Anaplastic Carcinoma

Stage IV (note: all anaplastic thyroid cancers are classified as stage IV): Surgery may or may not be used to treat this cancer, because it is often widespread at the time of diagnosis. If the cancer is confined to the local area around the thyroid, which is rare, total thyroidectomy may be done. The goal of surgery is to remove as much cancer as possible in the neck area, ideally leaving no cancer tissue behind. Because of the way anaplastic carcinoma spreads, this is often difficult or impossible. Local spread to essential structures within the neck (the windpipe, arteries, etc.) is responsible for most deaths from this type of thyroid cancer.

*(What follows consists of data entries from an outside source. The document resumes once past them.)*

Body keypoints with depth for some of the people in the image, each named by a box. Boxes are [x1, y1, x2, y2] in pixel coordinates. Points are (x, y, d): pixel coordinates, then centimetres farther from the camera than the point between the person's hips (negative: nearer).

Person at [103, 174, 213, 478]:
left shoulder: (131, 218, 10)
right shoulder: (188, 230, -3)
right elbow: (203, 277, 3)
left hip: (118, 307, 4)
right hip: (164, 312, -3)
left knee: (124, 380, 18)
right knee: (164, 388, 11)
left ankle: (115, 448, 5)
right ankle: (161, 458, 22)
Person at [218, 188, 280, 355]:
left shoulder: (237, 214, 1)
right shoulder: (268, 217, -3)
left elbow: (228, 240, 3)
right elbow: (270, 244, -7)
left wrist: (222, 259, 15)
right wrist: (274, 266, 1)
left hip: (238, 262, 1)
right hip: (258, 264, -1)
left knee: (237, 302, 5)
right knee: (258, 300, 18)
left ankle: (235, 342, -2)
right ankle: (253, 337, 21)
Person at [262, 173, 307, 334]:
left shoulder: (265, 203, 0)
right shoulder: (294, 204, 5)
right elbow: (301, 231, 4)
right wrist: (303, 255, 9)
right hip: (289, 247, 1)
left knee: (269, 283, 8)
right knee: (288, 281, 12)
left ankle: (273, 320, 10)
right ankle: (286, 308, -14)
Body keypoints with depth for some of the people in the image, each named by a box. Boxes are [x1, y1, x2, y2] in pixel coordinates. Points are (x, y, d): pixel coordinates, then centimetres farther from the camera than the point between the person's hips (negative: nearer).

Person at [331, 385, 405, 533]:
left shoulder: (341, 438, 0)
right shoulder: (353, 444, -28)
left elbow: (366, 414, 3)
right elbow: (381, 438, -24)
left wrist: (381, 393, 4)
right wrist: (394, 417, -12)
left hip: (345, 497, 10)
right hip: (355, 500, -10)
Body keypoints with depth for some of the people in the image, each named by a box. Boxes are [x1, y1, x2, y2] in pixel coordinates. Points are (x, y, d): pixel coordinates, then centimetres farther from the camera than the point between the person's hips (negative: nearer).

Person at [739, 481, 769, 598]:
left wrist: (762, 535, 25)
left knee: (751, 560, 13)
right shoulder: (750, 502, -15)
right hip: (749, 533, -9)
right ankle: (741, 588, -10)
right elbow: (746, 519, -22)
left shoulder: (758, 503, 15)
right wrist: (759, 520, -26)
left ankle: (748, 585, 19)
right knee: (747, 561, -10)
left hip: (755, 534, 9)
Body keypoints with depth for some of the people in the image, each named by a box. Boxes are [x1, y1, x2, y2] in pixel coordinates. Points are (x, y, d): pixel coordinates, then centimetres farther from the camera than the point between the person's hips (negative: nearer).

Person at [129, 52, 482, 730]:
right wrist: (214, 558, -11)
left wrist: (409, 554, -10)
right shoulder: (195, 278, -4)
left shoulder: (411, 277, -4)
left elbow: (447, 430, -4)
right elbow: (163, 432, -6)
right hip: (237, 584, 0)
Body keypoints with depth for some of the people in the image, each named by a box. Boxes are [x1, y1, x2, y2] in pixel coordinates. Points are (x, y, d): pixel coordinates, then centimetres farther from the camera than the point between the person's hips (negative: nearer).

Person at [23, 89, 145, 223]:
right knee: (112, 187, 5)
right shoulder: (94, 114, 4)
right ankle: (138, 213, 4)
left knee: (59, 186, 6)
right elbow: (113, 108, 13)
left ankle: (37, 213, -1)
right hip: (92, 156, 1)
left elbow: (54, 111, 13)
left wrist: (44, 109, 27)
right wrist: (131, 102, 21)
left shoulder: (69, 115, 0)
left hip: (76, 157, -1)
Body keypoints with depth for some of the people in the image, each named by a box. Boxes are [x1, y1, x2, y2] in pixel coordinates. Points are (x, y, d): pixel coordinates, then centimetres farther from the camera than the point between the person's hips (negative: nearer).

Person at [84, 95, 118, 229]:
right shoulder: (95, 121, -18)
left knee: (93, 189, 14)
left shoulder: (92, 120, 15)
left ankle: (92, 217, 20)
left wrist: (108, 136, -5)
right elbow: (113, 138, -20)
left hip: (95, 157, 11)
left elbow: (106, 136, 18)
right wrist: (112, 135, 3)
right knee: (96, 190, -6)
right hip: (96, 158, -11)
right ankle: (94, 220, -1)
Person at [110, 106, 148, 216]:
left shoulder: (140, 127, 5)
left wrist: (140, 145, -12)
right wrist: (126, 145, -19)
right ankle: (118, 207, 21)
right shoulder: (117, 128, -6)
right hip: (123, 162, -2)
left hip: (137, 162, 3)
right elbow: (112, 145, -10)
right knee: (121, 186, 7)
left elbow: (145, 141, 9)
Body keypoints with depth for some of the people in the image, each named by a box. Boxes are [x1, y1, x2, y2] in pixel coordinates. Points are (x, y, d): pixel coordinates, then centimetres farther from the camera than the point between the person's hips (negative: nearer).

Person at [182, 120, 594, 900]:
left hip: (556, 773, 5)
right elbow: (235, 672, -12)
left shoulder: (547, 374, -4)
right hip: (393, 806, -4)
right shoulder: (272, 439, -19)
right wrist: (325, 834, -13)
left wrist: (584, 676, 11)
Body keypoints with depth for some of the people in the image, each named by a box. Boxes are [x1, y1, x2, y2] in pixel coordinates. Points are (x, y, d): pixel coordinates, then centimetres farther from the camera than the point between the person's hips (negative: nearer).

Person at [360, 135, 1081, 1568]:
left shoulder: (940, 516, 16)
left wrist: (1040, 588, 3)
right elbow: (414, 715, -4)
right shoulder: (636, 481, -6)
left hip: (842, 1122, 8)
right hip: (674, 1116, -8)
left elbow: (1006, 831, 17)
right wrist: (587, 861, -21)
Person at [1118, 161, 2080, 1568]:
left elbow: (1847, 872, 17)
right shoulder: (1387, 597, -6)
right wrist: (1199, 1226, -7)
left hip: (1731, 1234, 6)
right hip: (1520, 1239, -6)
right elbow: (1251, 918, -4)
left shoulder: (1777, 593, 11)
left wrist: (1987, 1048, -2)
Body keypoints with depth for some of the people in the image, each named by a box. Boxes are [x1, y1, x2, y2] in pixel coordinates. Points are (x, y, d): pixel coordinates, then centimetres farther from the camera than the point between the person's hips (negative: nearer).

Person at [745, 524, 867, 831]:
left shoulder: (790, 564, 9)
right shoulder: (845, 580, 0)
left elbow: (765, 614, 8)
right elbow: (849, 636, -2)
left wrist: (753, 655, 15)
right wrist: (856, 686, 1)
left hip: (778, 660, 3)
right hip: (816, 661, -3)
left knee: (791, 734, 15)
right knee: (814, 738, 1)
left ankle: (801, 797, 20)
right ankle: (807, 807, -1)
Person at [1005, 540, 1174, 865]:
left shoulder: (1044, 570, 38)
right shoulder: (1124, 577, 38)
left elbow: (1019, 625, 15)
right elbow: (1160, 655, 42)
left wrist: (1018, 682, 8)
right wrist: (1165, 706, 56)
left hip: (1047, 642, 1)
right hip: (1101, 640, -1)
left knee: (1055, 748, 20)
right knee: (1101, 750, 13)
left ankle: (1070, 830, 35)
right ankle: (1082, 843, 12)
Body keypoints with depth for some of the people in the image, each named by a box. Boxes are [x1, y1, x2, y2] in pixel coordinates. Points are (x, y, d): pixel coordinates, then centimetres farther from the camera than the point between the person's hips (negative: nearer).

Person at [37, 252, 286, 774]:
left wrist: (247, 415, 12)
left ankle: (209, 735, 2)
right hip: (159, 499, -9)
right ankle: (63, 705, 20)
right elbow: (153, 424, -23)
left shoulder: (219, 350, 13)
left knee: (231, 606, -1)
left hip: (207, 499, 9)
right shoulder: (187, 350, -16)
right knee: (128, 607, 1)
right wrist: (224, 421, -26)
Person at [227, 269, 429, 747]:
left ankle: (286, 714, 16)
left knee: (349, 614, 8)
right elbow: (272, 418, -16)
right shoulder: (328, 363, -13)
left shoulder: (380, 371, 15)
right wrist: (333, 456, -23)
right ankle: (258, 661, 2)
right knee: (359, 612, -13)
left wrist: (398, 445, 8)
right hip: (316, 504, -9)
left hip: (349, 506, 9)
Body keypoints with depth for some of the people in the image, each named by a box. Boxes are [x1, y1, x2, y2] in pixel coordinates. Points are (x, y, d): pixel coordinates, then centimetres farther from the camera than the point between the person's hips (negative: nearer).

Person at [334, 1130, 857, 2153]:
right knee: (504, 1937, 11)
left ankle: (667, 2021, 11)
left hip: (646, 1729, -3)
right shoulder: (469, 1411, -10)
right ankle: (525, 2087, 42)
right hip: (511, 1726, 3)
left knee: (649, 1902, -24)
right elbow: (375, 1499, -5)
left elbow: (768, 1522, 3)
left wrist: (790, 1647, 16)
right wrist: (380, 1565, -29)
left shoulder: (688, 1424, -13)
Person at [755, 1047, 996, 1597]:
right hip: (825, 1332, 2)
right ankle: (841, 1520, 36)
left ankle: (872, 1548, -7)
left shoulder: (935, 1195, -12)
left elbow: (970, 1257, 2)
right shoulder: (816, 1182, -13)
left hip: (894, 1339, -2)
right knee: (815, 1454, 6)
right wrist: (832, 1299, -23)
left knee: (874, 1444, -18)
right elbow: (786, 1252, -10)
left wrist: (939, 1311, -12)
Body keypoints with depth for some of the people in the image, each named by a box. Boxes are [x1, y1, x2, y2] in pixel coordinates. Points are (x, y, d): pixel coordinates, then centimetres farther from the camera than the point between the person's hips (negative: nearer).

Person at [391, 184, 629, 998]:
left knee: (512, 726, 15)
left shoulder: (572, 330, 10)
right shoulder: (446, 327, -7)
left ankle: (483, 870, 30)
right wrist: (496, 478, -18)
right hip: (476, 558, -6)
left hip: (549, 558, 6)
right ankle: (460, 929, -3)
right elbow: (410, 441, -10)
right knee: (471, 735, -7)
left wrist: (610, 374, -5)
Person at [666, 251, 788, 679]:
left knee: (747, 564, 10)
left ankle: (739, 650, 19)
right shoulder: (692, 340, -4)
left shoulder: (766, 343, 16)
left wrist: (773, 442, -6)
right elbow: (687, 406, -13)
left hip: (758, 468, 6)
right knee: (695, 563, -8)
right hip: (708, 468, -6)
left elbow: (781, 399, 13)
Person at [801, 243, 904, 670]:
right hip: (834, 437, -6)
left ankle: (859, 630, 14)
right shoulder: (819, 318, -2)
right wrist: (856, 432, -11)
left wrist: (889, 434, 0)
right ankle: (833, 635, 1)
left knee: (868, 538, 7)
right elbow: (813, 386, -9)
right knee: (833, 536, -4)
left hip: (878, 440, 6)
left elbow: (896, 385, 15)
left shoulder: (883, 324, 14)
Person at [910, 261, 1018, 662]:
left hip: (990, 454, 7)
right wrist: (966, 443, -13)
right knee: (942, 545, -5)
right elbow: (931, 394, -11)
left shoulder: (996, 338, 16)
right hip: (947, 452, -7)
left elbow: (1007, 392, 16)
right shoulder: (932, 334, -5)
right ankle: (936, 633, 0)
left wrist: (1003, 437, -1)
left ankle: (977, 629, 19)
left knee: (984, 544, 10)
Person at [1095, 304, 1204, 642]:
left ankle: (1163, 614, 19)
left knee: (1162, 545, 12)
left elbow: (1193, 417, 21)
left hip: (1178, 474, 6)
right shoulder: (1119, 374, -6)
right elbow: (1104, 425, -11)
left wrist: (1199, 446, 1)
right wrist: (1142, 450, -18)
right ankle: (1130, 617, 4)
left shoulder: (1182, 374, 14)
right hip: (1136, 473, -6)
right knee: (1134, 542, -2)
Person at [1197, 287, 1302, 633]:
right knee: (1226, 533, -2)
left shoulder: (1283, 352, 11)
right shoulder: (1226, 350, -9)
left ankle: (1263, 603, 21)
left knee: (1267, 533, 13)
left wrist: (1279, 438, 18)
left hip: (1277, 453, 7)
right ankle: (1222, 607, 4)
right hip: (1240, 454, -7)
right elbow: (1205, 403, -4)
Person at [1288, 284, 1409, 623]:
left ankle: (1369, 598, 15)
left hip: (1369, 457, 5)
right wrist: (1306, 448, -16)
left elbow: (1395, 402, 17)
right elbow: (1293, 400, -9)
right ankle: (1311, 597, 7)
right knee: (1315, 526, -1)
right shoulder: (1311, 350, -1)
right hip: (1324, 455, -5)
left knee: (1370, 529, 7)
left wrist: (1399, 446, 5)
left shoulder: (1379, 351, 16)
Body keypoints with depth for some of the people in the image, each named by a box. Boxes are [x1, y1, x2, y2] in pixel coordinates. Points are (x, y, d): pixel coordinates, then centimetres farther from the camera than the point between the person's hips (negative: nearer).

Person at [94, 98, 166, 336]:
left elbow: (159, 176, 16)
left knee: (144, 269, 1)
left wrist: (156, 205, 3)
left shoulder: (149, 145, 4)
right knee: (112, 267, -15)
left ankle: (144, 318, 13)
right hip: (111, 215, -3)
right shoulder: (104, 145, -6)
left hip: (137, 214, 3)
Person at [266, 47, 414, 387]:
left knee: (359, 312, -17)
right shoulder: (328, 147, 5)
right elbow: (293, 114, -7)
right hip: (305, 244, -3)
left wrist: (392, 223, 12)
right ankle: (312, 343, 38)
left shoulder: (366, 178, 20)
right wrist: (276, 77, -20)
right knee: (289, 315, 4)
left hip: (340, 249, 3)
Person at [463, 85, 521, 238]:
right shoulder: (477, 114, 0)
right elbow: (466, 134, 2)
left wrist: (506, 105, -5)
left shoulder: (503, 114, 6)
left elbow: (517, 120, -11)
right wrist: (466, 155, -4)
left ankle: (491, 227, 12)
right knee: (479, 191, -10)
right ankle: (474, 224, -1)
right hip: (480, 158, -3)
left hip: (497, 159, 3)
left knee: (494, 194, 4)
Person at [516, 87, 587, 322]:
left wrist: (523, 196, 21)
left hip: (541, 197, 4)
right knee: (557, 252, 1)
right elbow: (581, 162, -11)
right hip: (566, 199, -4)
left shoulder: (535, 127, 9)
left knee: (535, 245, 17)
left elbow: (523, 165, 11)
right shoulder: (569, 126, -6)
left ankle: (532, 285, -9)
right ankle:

External beam radiation therapy, alone or combined with chemotherapy, may be used:

  • to treat the disease before surgery in order to increase the chance of complete tumor removal 
  • after surgery to try to control any disease that remains in the neck 
  • in cases where the tumor is too large or widespread to be treated by surgery

If the cancer is causing (or may eventually cause) trouble breathing, a hole (tracheostomy) may be placed surgically in the front of the neck to bypass the tumor and allow the patient to breathe more comfortably.

For cancers that have spread to distant sites, chemotherapy may be used, sometimes along with radiation therapy if the cancer is not too widespread. Clinical trials of newer treatments are an option as well.